Sophie Sandford went on her volunteering project in South Africa where she lead Sports Coaching in a community of three different schools for five weeks. Here's how her project went!
What kind of work and activities did you do during your project?
We were coaching in 3 different schools a day Monday to Friday, and in the evenings we had free time to do whatever we want. Chilling in the pool, watching TV, going shopping, going out for food or on nights out. At the weekends you could pay to go on the excursions organised, or just do your own thing.
How did the culture differ to home? What were the local people like?
The local people were all very friendly and appreciated the work we were doing for the children in their community. We were looked after very well and were never in any danger. The children there are lovely and are so enthusiastic. P.E. isn't a part of their school curriculum so they really enjoyed having us there. Another culture shock was seeing just how little everyone has. Some children only go to school so that they get their one free meal, which may be the only thing they eat all day due to the level of poverty they are living in. There is also no safeguarding in place in the schools we were working in and corporal punishment is still a very much used practice which you have to get used to seeing, it’s strange from our western perspective but just a part of the culture. Coaching would also be cancelled if it was raining because some of the children only have their school uniform and no other clothes so they can't afford to get them wet. Another culture shock is that dogs there aren't treated in the same way as back home (UK). You see a lot of stray dogs around which are very skinny and clearly poorly treated. Another reason to get your rabies injections though!
What was the accommodation like?
The accomodation is really great. Bedrooms are bunkbeds of 4-6 people with one 10 bed room and one huge room called the banter room. There's a swimming pool and a good kitchen which we always have access to. Also a TV/Wifi room and another social room. Also the showers are really good but bring shower shoes/flip flops because it gets gross with loads of people using it all the time! There are 3 Mama's that look after you and the accomodation while you're there and they cook very nice food. There's also two Papa's who work at night as security guards. The accomodation is gated with security cameras.
What was the most amazing moment and what’s your best memory?
Probably when we went skydiving as I've always wanted to do that. Also the safari as that was amazing! But some of my fondest memories of my time in SA was coaching the kids everyday and seeing them progress so well, and seeing how much of an impact we had on them.
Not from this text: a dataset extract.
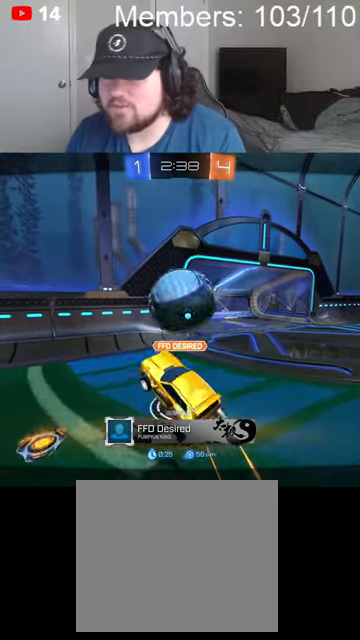
{"buttons": ["A", "X", "R2"], "left_stick": "center", "right_stick": "center", "events": [[167, "B", "up"], [167, "R2", "down"], [200, "L1", "down"], [267, "L1", "up"], [334, "A", "down"], [367, "X", "down"]]}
I also made so many good friends while I was there who I am still in touch with and it was a great way to meet like-minded people who will be friends for life.
Do you feel the work you were doing was worthwhile?
100%! As I said before, the children in the townships have hardly anything but they are so happy and wonderful, and they appreciate every moment we spent with them. As far as coaching goes, this was the best most rewarding experience I have every had. Coaching back in the UK is nothing like it.
What sort of wildlife did you encounter?
On a daily basis the wildlife wasn't much different to home in the area we were staying in, but when we went on safari we saw some amazing animals.
What were you hoping to learn while on project and have you achieved those goals?
I was hoping to become a better coach which I definitely achieved, and wanted to experience the country as well which we had enough free time to do.
Any tips and advice you might like to pass on to future volunteers?
Take as much money with you as possible and don't spend it all in the first week! £150 is definitely not enough! If you want to do the organised excursions you will need at least £350 to do only two of them. Apart from the excursions everything else is pretty cheap. You can go on a really decent night out with only R200 which is £10, and that will pay for everything. If you go during July pack for hot and cold weather, especially windy weather. Make sure you have GOOD insurance! A couple of volunteers fell ill while we were there (nothing related to being in SA, just coincidence), and if they hadn't have had good enough insurance, they would've had to go to a government run hospital which weren’t that good. The overall health and safety standards in those hospitals is quite bad so it's really not worth the risk of not getting proper insurance. Another important tip: When you arrive in any SA airports, don't accept help from anyone unless you approach an info/help desk. Be careful with your belongings while you are in accommodation or out and about. Although the staff and volunteers are all great, a few things did go missing. Most of the time it was our clothes going missing from the washing lines, so it's a good idea to dry your clothes in your bedroom. Even though there was CCTV, the country as a whole just doesn’t look at security in the way we would at home. Never go anywhere on your own, stay in groups of at least 3, preferably with one boy, and ever use Uber rather than other taxis. Just do some research about the area before you fly, it really helps!
What do you have planned next?
I'd love to go and do this project again so I will save up and try to go again in a couple years. I would also love to do the same kind of thing in another country at some point. I think after I finish university I would like to do one of these volunteer projects as a member of staff and spend 6 months to a year helping out in another country.
Anything else you would like to add?
Definitely do a project like this! It is an amazing experience and something which you will remember forever!